Raw unpasteurized honey from the health food store (not processed or pasteurized from the supermarket) is one of the oldest and most reliable healing foods - specifically Manuka Honey is highly recommended for its healing properties. It's a superfood that provides antioxidants, minerals, vitamins, amino acids, enzymes, carbohydrates, and phytonutrients. It fights bacteria, builds the immune system, and provides energy.
* Processed Honey: According to the National Honey Board (NHB), (http://www.honey.com) , 82 percent of households currently use processed honey, which has been heated and pasteurized, and can contain botulism and High Fructose Corn Syrup, (HFCS). Processed honey is not as antibacterial, as raw honey, and is dangerous for diabetics and infants under 12 months old.
Benefits of Raw & Unprocessed Honey:
May Berenbaum, Ph.D., a University of Illinois entomologist, shares that "Honey has been used for centuries to treat a wide range of medical problems like wounds, burns, cataracts, skin ulcers and scrapes," Various researchers worldwide are finding strong antimicrobial properties in some honeys.
Healing Qualities:
Raw honey is used by many cultures as a remedy for ulcers, digestion, bronchitis, and as an energizer, as well as many other answers to health problems.
* Recently, the Australian Therapeutic Goods Administration, the equivalent of the U.S. Food and Drug Administration, approved Manuka Tree honey as a medicine.
Wound Care / Burns:
One reports published in the 1998 issue of the journal Burns, tells how researchers from the Dr. V. M. Medical College in Maharashtra, India, compared honey with silver sulfadiazine, the standard treatment for superficial burns.
* The researchers first smeared honey on gauze and used it to dress the burns of 52 patients. Another 52 patients got the same treatment but with silver sulfadiazine in place of the honey.
* In the 52 patients treated with honey, 87 percent healed within 15 days, compared with 10 percent of those treated with silver sulfadiazine.
* The honey-treated patients also experienced less pain, leaking of wound fluid, and scarring.
Up until World War II, honey was used commonly to treat skin wounds. With the introduction of antibiotics in the 1940s, honey was taken out of the medicine cabinets and returned to the kitchen. Some doctors are starting to use honey when modern medicines have been tried - and failed - to cure skin wounds. Honey contains three ingredients that make it ideal for treating wounds.
* Molan, a biochemist at the University of Waikato in New Zealand, and other researchers have found special bacteria-killing properties in honey made from the nectar of the tea tree (Leptospermum). In laboratory experiments, reported in the November 1992 Journal of Applied Bacteriology, Molan and his colleagues found that it was particularly effective in slaying staphylococcus aureus. This so-called "Golden Staph" -- which infested the English woman's 20-year-old wound -- sometimes survives the most potent antibiotics, killing its victims. "Manuka honey has worked in very desperate cases where nothing else has worked," says Molan.

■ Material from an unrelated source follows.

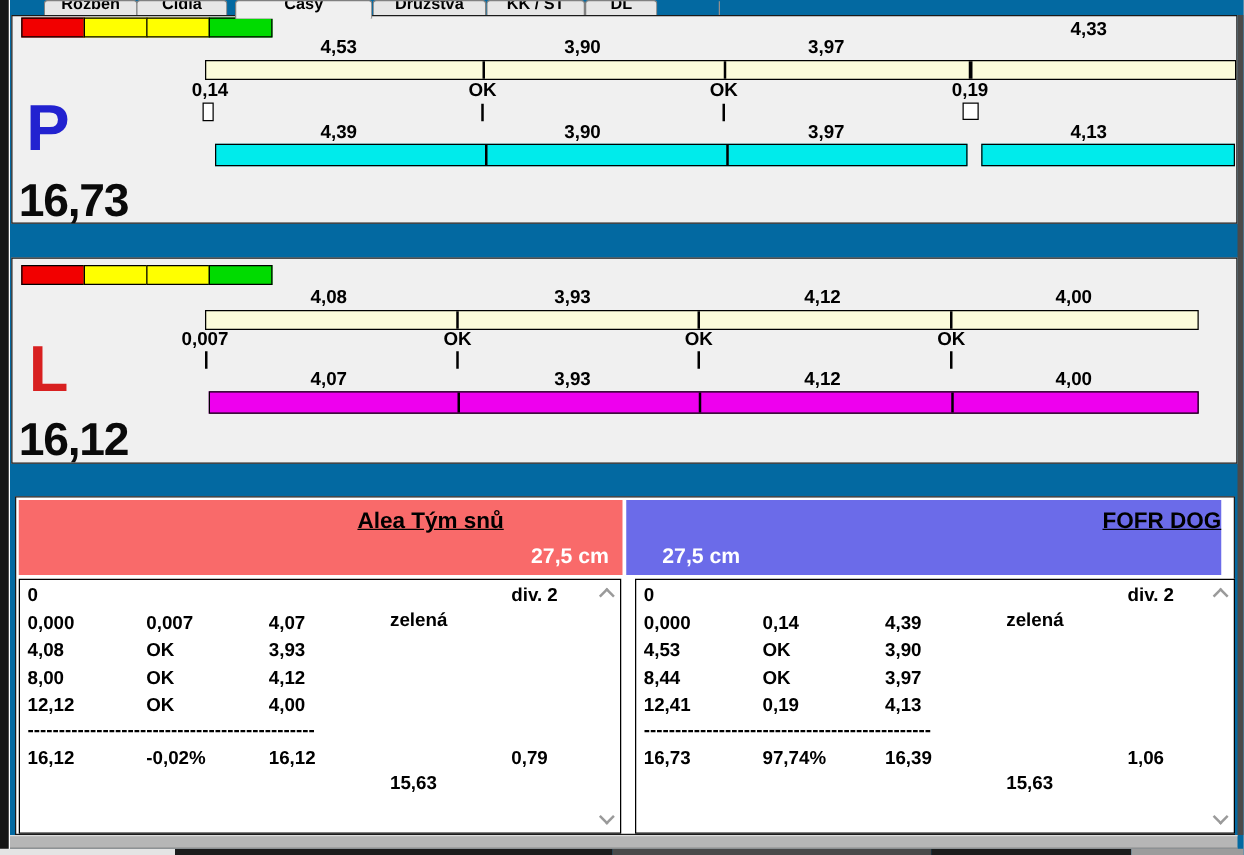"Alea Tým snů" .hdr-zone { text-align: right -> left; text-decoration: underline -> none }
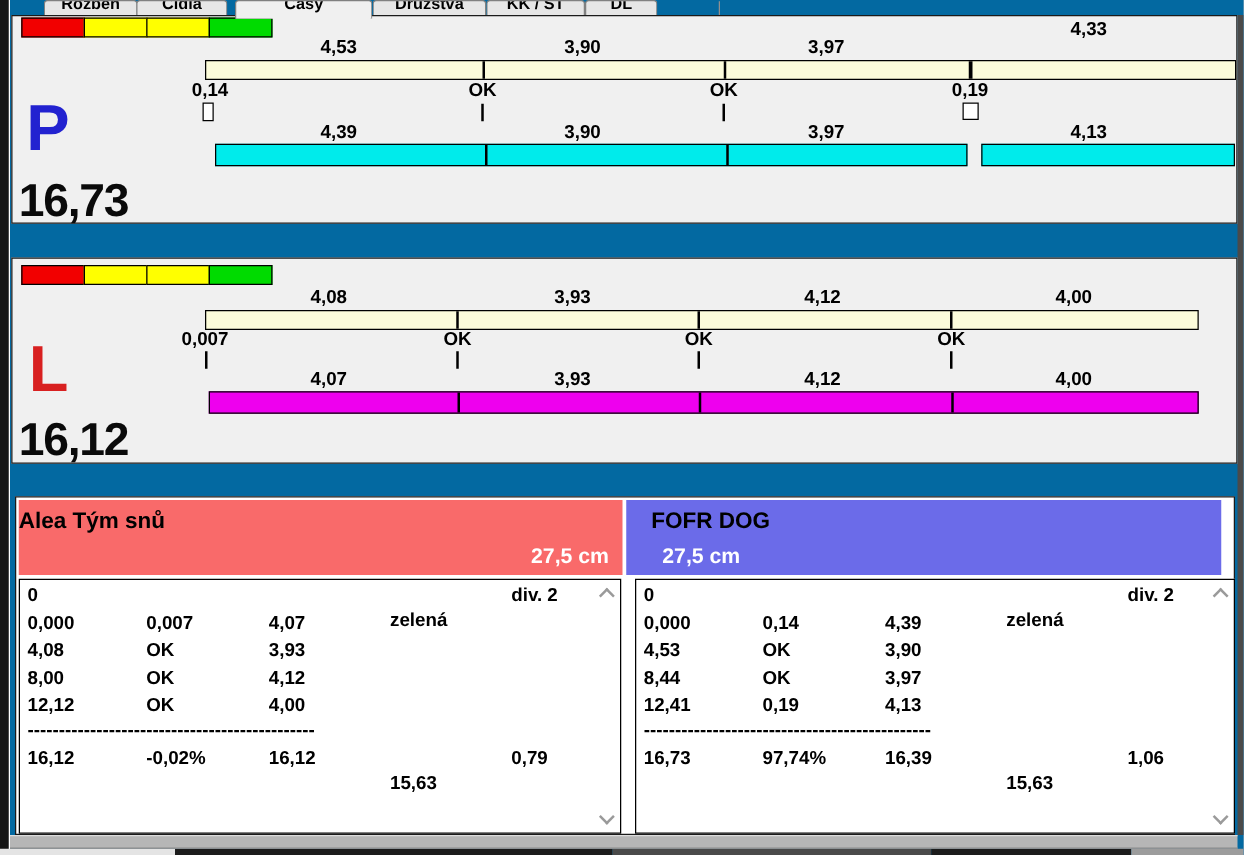"Taira - En - Rico" div.team-members { html: none -> <div>Taira - En - Rico - Alue</div> }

* Because it's high in sugar, it absorbs much of the moisture inside wounds, making it hard for bacteria to survive.
* In addition, many honey varieties contain large amounts of hydrogen peroxide, the same medicine you use at home to disinfect cuts and scrapes.
* Finally, some honey contain propolis, a compound in nectar that can kill bacteria. In a laboratory study, researchers smeared honey on seven types of bacteria that frequently cause wound infections, and according to a renowned professor of biochemistry at the University of Waikato in Hamilton, New Zealand, it effectively killed all seven types.
Cataracts:
An ancient Egyptian folk remedy involves the use of unprocessed pure honey to heal cataracts. The instructions were to put a few drops of raw honey in the eyes. Apparently, this remedy has helped many patients.
According to May Berenbaum, Ph.D., a University of Illinois entomologist. "Honey has been used for centuries to treat a wide range of medical problems like wounds, burns, cataracts, skin ulcers and scrapes."